DATA TO EXAMINE START

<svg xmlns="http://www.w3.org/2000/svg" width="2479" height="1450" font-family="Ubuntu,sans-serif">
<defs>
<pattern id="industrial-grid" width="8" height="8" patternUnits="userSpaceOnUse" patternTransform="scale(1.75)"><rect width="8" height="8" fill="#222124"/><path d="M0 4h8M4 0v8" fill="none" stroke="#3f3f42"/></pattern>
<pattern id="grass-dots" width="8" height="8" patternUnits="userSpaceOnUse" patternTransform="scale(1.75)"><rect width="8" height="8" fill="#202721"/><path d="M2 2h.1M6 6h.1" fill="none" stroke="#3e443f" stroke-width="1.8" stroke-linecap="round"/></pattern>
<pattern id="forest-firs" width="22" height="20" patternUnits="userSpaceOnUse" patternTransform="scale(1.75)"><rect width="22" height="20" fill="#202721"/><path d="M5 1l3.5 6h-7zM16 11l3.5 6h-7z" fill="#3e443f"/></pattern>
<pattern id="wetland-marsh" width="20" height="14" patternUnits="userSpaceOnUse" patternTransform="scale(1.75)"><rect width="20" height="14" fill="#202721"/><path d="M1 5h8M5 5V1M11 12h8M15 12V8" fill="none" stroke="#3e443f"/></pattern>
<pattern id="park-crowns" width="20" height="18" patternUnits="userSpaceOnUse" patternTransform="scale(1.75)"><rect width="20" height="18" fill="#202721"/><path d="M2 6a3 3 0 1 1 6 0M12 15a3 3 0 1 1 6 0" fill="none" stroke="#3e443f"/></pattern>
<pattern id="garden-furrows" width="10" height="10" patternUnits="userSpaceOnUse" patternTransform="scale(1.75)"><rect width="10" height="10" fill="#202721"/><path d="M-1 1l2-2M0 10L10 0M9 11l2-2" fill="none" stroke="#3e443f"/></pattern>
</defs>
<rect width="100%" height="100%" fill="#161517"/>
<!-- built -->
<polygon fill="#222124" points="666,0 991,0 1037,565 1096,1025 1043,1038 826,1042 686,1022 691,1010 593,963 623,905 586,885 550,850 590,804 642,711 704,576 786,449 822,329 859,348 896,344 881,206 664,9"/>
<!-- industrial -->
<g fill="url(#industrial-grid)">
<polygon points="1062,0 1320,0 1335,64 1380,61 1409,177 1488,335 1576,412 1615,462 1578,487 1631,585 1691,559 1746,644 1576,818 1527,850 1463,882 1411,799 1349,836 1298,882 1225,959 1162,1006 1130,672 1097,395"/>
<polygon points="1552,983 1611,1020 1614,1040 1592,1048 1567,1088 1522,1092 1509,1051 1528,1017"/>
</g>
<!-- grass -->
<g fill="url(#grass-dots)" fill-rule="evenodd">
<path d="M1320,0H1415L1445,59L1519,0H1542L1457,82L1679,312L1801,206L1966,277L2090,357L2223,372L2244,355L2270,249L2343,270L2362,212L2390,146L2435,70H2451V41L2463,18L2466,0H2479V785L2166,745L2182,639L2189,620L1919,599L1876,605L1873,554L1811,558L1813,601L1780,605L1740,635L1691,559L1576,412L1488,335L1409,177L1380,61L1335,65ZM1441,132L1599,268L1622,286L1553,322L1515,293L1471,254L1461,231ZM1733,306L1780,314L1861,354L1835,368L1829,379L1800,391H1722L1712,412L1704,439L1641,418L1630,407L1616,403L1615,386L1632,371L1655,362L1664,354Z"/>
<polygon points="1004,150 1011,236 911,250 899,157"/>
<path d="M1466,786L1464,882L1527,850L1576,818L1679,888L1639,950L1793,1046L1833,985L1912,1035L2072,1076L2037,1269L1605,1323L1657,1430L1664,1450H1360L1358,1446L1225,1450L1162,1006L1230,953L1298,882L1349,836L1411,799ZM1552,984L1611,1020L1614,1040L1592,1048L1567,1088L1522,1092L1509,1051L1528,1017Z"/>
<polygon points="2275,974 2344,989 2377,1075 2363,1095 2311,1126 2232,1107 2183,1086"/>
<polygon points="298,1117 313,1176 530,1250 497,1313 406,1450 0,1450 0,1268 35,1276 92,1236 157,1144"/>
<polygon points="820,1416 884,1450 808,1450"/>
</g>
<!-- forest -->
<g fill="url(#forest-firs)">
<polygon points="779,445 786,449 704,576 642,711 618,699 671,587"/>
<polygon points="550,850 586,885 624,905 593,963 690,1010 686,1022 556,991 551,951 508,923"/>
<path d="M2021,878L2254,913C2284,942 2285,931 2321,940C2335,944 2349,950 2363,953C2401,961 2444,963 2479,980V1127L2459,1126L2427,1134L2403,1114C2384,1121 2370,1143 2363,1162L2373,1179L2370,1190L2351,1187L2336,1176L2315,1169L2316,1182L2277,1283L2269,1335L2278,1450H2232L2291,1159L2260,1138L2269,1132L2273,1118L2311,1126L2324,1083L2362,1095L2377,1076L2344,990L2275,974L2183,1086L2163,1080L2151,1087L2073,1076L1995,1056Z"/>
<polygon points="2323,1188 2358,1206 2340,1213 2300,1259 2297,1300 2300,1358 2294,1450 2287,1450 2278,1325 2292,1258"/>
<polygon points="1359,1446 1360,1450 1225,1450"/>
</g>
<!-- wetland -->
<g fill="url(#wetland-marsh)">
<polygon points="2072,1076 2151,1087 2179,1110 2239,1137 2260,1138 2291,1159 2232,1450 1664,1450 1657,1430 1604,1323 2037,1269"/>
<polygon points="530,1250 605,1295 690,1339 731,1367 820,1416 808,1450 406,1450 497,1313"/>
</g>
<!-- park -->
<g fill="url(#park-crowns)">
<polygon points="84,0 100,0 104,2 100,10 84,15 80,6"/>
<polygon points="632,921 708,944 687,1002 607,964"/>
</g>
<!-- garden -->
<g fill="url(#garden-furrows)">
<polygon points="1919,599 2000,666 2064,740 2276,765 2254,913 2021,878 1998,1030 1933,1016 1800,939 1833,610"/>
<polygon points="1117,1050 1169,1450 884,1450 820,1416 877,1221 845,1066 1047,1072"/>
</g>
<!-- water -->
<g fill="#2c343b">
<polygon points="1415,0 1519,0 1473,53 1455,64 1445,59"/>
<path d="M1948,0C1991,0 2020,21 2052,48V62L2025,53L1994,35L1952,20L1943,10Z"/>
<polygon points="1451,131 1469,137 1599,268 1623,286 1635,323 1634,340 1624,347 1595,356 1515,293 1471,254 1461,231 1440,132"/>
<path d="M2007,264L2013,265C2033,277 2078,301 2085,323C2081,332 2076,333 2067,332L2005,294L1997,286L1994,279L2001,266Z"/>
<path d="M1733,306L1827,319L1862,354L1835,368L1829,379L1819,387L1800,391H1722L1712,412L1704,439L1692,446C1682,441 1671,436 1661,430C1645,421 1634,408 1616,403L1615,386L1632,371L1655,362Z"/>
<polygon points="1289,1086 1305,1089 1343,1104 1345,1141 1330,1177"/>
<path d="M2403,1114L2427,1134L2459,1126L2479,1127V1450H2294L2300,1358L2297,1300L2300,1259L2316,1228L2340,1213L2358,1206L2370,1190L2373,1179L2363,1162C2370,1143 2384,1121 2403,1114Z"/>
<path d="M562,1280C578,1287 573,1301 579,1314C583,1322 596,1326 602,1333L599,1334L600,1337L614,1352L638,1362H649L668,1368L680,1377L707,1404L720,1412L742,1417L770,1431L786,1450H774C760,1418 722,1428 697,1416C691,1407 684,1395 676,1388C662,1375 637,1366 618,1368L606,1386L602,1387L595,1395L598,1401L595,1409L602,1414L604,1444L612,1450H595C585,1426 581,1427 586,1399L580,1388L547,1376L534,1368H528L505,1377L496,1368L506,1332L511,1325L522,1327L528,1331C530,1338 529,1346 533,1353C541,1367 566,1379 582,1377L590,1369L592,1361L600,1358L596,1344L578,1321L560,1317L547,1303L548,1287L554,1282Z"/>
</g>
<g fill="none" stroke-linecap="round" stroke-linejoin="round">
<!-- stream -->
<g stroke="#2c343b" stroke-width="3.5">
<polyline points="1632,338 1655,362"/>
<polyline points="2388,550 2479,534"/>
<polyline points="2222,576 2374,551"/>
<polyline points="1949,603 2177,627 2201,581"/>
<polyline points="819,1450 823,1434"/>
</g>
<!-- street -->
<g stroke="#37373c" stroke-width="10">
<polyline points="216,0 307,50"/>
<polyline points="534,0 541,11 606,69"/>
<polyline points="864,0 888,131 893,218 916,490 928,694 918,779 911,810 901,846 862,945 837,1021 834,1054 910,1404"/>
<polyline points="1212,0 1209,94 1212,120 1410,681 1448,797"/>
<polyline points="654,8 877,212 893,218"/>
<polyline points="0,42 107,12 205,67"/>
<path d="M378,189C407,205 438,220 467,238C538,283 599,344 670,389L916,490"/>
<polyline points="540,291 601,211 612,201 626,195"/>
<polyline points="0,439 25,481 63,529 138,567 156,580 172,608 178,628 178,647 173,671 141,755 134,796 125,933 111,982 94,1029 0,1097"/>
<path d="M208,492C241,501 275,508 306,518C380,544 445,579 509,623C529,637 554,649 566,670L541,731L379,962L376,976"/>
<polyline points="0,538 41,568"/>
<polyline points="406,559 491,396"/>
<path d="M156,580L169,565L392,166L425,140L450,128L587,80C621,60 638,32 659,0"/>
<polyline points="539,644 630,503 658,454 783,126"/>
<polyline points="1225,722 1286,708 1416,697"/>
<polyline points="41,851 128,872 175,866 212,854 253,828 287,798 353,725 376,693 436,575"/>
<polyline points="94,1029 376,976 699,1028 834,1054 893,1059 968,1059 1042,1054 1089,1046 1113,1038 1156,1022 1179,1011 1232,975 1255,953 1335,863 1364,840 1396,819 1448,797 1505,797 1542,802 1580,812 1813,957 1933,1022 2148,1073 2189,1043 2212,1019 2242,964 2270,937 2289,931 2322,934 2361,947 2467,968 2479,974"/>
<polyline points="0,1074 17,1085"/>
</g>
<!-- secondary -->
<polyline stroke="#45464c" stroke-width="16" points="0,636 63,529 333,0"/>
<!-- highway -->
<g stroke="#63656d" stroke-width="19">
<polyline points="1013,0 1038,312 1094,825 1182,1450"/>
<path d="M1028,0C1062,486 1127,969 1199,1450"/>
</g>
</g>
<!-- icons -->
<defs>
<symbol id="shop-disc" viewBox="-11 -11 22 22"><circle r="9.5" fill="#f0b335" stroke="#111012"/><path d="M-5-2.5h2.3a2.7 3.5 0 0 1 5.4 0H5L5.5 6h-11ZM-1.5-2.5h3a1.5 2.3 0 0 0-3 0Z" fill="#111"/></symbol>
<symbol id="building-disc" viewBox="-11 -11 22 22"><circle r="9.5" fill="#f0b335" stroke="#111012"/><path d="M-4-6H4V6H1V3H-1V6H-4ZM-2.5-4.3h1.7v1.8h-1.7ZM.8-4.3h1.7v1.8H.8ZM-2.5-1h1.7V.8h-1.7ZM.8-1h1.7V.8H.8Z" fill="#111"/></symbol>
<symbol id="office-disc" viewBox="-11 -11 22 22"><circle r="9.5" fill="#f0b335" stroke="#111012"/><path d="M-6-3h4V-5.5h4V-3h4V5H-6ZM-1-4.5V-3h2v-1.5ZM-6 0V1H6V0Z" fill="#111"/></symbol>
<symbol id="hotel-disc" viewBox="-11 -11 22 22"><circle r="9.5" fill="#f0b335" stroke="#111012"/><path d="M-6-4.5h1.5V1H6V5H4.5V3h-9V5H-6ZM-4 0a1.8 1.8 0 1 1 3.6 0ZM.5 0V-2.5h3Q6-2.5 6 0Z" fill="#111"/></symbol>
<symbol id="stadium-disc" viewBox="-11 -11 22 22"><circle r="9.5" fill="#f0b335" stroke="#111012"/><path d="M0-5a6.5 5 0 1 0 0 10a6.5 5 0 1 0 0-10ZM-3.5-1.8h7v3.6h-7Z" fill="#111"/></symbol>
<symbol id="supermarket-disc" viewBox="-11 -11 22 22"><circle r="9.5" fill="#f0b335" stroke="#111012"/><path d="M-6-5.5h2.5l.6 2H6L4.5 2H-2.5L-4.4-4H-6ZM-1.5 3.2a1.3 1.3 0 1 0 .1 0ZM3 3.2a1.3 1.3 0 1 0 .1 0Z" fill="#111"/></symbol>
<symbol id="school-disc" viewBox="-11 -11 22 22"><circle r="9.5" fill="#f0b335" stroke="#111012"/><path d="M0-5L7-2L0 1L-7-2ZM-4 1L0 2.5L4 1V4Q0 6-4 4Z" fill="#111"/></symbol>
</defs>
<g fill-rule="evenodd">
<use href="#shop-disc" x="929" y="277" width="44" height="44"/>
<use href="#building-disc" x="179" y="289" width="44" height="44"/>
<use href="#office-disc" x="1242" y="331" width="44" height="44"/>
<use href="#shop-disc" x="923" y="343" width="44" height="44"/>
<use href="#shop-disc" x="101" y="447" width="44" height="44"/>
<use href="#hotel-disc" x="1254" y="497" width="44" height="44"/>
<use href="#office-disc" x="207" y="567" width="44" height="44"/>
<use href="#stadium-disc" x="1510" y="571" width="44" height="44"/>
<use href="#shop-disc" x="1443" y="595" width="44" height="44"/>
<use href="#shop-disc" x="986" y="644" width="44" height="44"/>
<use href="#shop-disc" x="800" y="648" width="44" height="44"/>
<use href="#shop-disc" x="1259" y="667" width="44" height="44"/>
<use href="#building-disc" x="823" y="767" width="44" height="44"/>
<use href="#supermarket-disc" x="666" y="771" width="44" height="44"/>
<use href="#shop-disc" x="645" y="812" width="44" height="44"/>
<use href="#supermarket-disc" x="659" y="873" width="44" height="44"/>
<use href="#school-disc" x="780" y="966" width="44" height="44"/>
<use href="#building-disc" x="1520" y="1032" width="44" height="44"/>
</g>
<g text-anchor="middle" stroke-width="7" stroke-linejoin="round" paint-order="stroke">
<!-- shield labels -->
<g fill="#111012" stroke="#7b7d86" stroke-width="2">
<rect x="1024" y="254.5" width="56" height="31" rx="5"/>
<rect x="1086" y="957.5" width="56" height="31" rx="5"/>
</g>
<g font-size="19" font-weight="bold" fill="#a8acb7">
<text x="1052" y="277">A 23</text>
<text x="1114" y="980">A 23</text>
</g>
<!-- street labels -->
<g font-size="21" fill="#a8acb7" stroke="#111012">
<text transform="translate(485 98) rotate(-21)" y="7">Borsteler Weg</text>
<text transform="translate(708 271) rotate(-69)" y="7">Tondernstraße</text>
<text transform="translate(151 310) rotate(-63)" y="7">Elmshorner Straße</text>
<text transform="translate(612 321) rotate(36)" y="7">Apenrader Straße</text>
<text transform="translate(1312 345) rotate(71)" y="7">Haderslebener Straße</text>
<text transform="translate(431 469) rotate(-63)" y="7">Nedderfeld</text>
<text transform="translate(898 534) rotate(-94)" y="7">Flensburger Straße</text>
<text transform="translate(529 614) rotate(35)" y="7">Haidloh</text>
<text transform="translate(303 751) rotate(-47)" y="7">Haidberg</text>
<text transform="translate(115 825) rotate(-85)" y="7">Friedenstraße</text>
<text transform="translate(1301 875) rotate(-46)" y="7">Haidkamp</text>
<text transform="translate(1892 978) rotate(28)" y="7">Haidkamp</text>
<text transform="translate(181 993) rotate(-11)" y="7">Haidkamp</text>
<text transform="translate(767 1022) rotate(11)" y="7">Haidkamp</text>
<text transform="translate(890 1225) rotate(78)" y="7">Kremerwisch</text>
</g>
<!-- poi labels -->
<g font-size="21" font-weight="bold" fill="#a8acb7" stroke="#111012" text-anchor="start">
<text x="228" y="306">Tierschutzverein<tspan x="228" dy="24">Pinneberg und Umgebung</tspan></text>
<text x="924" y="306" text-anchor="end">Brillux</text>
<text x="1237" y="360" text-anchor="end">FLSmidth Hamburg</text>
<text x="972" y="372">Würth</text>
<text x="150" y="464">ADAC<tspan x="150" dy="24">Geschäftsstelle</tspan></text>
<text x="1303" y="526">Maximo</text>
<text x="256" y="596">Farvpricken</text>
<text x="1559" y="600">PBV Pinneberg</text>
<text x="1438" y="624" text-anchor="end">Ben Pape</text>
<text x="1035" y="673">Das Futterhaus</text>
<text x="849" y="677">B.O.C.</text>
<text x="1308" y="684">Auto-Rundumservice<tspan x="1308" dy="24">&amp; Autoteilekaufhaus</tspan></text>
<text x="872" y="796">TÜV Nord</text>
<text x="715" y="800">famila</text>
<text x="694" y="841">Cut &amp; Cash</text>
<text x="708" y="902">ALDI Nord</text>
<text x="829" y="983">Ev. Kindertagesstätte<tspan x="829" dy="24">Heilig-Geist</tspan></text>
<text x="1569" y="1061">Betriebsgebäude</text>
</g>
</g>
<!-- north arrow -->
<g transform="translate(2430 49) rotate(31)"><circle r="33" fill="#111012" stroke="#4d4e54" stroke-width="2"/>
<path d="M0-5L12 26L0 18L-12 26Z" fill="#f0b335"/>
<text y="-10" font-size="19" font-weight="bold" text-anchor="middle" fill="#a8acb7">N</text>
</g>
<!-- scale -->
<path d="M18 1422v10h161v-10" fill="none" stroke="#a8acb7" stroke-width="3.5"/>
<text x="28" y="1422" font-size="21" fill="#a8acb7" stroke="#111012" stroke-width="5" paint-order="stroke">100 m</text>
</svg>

DATA TO EXAMINE END

The records are above. How many lines in them contain the word "middle"? Give the number alone.

2